Exercise input
• • • •

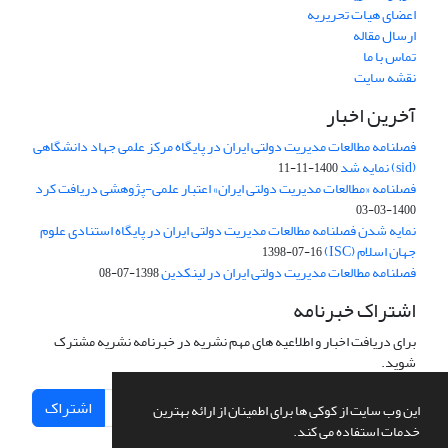
اعضای هیات تحریریه
ارسال مقاله
تماس با ما
نقشه سایت
آخرین اخبار
فصلنامه مطالعات مدیریت دولتی ایران در پایگاه مرکز علمی جهاد دانشگاهی
(sid) نمایه شد
1400-11-11
فصلنامه «مطالعات مدیریت دولتی ایران» اعتبار علمی-پژوهشی دریافت کرد
1400-03-03
نمایه شدن فصلنامه مطالعات مدیریت دولتی ایران در پایگاه استنادی علوم
جهان اسلام (ISC)
1398-07-16
فصلنامه مطالعات مدیریت دولتی ایران در لینکدین
1398-07-08
اشتراک خبرنامه
برای دریافت اخبار و اطلاعیه های مهم نشریه در خبرنامه نشریه مشترک
شوید.
اشتراک
این وب سایت از کوکی ها برای اطمینان از ارائه بهترین
خدمات استفاده می کند.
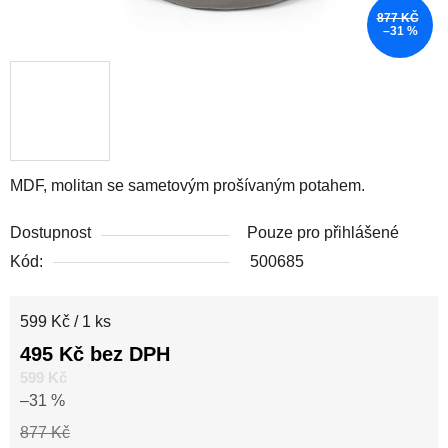
877 KČ
–31 %
MDF, molitan se sametovým prošívaným potahem.
Dostupnost
Pouze pro přihlášené
Kód:
500685
Měrná cena:
599 Kč / 1 ks
495 Kč bez DPH
599 Kč
–31 %
877 Kč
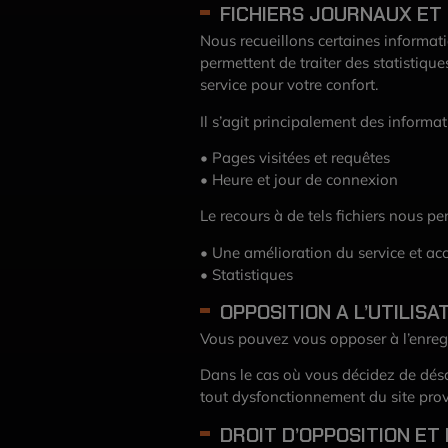
FICHIERS JOURNAUX ET 
Nous recueillons certaines informatio
permettent de traiter des statistiques
service pour votre confort.
Il s’agit principalement des informat
• Pages visitées et requêtes
• Heure et jour de connexion
Le recours à de tels fichiers nous pe
• Une amélioration du service et ac
• Statistiques
OPPOSITION A L’UTILISA
Vous pouvez vous opposer à l’enregis
Dans le cas où vous décidez de désac
tout dysfonctionnement du site prov
DROIT D’OPPOSITION ET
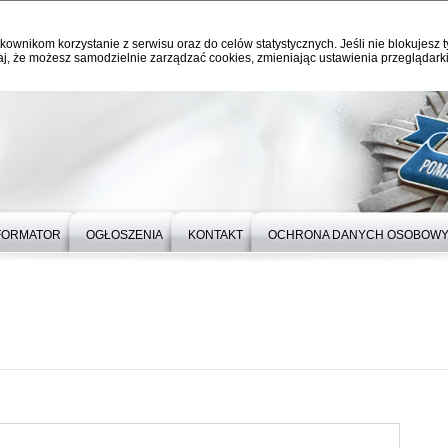
kownikom korzystanie z serwisu oraz do celów statystycznych. Jeśli nie blokujesz t
j, że możesz samodzielnie zarządzać cookies, zmieniając ustawienia przeglądarki
FORMATOR
OGŁOSZENIA
KONTAKT
OCHRONA DANYCH OSOBOW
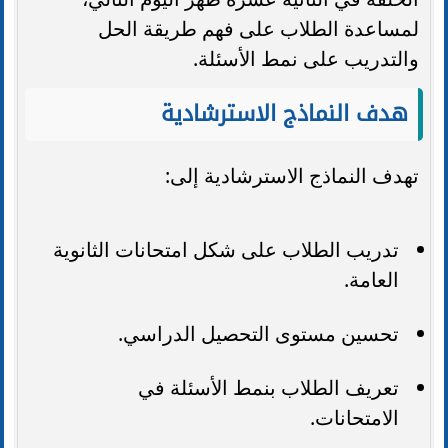
لمساعدة الطلاب على فهم طريقة الحل
والتدريب على نمط الأسئلة.
هدف النماذج الاسترشادية
تهدف النماذج الاسترشادية إلى:
تدريب الطلاب على شكل امتحانات الثانوية
العامة.
تحسين مستوى التحصيل الدراسي.
تعريف الطلاب بنمط الأسئلة في
الامتحانات.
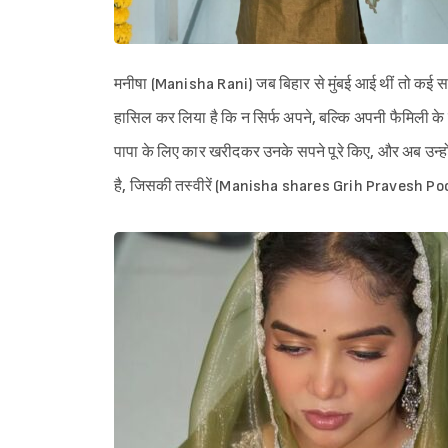
मनीषा (Manisha Rani) जब बिहार से मुंबई आई थीं तो कई सपन
हासिल कर लिया है कि न सिर्फ अपने, बल्कि अपनी फैमिली के सपन
पापा के लिए कार खरीदकर उनके सपने पूरे किए, और अब उन्होंन
है, जिसकी तस्वीरें (Manisha shares Grih Pravesh Pooja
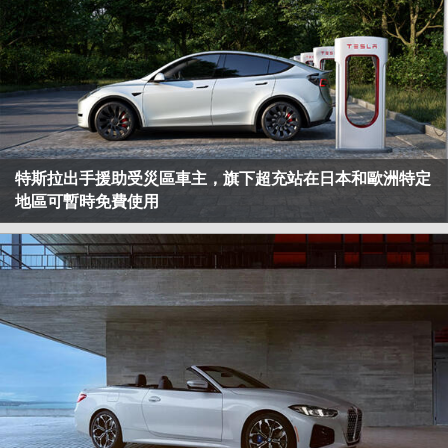
特斯拉出手援助受災區車主，旗下超充站在日本和歐洲特定
地區可暫時免費使用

• • • •

Work required
The word "علمی" may appear in several lines of the data; copy every line where it does.

Problem solution
فصلنامه مطالعات مدیریت دولتی ایران در پایگاه مرکز علمی جهاد دانشگاهی
فصلنامه «مطالعات مدیریت دولتی ایران» اعتبار علمی-پژوهشی دریافت کرد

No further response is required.